Super yacht intrigue unfolding across Pacific

SOUTH SEAS MYSTERY: Super yacht Phocea.
SOUTH SEAS MYSTERY: Super yacht Phocea.

A tale involving a seized super yacht in Vanuatu and a mystery after-hours jet landing in Papua New Guinea is turning into an international intrigue with few clues offered to what is really going on.

Suspected of illegal activities, the 75-metre long four-masted yacht Phocea has been under arrest in Port Vila harbour since it arrived from Italy, via Panama and Tonga, on July 14 last year.

A Thai with a Vanuatu diplomatic passport, Vu Anh Quan Saken, reputedly owns it, but the Vanuatu Government cannot establish if it is registered anywhere.

So it sits, stateless, in Vila harbour at the height of the cyclone season.

Phocea caused political uproar in both Tonga and Vanuatu after cabinet ministers went aboard it before it had even cleared customs.

Five women from the Philippines and Serbia were flown from New Zealand to Tonga to join it and there have been unconfirmed reports of diamonds, sacks of cash and illicit drugs.

The latest twist is unfolding in Papua New Guinea where, late on Thursday night, a Boeing Business Jet – a modified 737 – landed at Jackson Airport after its offices were closed.

Quan Saken, a principal in a company known as Amazonia Of The Pacific which is attempting to market agricultural produce internationally, was aboard with another Asian, also with a Vanuatu diplomatic passport, Saken Henry.

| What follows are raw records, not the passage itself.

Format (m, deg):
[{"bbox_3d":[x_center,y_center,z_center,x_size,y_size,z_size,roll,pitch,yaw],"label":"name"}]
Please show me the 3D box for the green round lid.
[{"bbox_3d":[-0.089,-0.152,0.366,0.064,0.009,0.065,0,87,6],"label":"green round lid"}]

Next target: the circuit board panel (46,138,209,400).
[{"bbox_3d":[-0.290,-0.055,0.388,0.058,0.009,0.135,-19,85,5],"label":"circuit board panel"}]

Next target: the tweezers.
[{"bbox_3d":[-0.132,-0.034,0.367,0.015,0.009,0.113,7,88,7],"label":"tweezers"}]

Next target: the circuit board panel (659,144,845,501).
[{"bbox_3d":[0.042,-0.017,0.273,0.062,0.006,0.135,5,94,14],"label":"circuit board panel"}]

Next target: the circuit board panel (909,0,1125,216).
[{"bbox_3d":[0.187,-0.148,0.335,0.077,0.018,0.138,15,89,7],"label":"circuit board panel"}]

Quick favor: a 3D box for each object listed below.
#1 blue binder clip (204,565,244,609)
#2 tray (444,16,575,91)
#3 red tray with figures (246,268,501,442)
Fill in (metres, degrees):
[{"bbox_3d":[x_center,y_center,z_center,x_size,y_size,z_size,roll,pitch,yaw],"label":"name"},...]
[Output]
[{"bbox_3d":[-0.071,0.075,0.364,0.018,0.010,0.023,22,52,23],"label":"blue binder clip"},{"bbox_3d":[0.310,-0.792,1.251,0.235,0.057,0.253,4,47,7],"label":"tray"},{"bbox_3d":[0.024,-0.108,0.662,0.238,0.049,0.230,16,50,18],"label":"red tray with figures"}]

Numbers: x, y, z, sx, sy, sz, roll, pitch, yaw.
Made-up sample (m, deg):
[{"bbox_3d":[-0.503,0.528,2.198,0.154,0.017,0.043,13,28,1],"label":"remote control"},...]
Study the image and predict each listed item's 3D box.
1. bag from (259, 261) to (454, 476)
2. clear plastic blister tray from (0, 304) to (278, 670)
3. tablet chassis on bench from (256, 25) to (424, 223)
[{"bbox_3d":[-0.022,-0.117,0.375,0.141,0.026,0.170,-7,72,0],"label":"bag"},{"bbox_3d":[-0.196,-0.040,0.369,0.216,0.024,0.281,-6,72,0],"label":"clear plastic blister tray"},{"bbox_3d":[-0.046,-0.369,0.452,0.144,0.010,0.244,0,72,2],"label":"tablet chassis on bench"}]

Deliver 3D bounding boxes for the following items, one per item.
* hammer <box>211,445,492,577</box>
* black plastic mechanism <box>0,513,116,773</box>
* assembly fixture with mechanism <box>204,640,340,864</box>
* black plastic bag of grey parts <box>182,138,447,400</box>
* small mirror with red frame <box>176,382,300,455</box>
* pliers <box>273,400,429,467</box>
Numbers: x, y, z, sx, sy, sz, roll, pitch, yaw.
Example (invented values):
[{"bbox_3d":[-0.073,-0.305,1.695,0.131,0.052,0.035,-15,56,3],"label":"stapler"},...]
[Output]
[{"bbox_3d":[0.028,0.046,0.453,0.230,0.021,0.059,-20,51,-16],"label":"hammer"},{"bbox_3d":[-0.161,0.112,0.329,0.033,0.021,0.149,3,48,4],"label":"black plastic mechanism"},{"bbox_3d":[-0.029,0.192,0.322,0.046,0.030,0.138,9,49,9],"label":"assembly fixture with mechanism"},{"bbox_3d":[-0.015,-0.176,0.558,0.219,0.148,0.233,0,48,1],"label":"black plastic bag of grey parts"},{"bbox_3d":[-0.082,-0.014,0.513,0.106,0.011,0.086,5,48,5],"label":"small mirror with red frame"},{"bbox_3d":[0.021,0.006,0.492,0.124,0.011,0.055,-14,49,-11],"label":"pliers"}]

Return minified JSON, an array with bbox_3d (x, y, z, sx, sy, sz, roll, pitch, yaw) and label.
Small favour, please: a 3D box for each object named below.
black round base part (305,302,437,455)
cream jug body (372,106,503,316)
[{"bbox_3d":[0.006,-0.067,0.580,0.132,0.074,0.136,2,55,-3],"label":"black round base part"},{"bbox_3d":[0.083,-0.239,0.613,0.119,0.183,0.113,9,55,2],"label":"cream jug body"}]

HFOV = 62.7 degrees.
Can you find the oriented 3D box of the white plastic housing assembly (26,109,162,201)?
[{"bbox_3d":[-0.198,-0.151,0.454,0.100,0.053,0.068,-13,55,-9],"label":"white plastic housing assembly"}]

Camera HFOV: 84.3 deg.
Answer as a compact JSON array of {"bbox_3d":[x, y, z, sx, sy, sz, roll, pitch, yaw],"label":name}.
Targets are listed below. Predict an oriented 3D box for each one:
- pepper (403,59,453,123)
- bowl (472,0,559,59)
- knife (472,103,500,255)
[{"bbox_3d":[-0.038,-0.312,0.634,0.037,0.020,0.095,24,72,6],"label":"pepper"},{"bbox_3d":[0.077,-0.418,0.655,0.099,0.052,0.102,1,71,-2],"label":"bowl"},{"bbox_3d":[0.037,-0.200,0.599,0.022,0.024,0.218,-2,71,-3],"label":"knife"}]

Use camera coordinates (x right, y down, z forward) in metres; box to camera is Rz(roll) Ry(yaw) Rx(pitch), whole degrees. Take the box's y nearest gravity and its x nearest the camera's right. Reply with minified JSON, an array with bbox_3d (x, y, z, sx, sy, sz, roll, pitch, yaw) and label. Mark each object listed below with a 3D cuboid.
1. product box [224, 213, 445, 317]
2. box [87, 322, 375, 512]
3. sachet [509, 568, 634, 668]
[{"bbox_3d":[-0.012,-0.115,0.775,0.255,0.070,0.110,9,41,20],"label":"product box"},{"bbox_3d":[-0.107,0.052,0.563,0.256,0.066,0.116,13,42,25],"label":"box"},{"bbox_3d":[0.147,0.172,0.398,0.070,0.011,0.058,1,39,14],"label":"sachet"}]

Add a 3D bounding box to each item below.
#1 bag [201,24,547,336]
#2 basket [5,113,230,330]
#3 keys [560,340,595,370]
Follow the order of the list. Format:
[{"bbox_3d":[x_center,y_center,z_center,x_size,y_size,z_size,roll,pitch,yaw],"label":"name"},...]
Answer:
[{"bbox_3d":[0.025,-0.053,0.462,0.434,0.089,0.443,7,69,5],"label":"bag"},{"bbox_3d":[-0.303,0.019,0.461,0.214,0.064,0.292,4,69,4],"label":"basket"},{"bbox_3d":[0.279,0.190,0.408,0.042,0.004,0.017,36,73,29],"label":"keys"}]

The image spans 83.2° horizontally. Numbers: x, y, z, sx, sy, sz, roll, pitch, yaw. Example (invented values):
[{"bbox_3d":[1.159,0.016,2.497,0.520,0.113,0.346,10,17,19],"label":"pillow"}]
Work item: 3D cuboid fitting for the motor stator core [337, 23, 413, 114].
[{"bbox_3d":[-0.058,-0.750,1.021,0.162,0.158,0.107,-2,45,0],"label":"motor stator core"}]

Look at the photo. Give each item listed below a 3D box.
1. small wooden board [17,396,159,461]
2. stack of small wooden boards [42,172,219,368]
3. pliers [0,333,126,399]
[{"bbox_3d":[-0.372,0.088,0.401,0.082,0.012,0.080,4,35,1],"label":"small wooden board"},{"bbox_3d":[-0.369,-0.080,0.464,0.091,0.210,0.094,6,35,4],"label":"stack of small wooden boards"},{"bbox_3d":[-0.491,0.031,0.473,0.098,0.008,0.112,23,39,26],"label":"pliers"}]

The relationship of the two men is unknown but Vanuatu police have been trying to talk to them in connection with the mysterious Phocea arrival in July.

Also at the airport was Vanuatu's Foreign Minister Alfred Carlot on an unannounced "private mission".

The PNG National paper today quoted PNG Prime Minister Peter O'Neill saying investigations were continuing into the unexpected landing.

"Its crew and certain individuals on board were being questioned by relevant government agencies as part of the investigation," O'Neill said.

The jet has been allowed to leave with its passengers, but its destination is unknown.

The newspaper said the jet, an International JetClub Ltd jet registered N111, had flown in from the Maldives.

Meanwhile, the going no where Phocea continues to attract tourist attention in Port Vila.

The Vanuatu Daily Post says the government there would like it to leave, but its paperwork is out of order and no one can establish where it is registered.

The newspaper says local authorities have discovered that Phocea had been registered in Luxembourg, France, Vanuatu and Malta when legally a ship must be registered in one country alone.

Phocea was built in Toulon in 1976 for yachtsman Alain Colas who called her Club Mediterranee. She competed in a Trans-Atlantic race for Colas, came second. Colas disappeared at sea the following year.

In 1982 French business man Bernard Tapie bought Phocea and had her converted to a private yacht at great expense. Tapie christened her Phocea, in honour of the Phoenicians who founded Marseilles where she was refitted.

Tapie later went to jail over corruption offences and in 1997 French Lebanese socialite Mouna Ayoub purchased the yacht – after she sold one of her diamonds, the largest yellow diamond in the world, and several other lesser jewels to pay for the $17 million refit.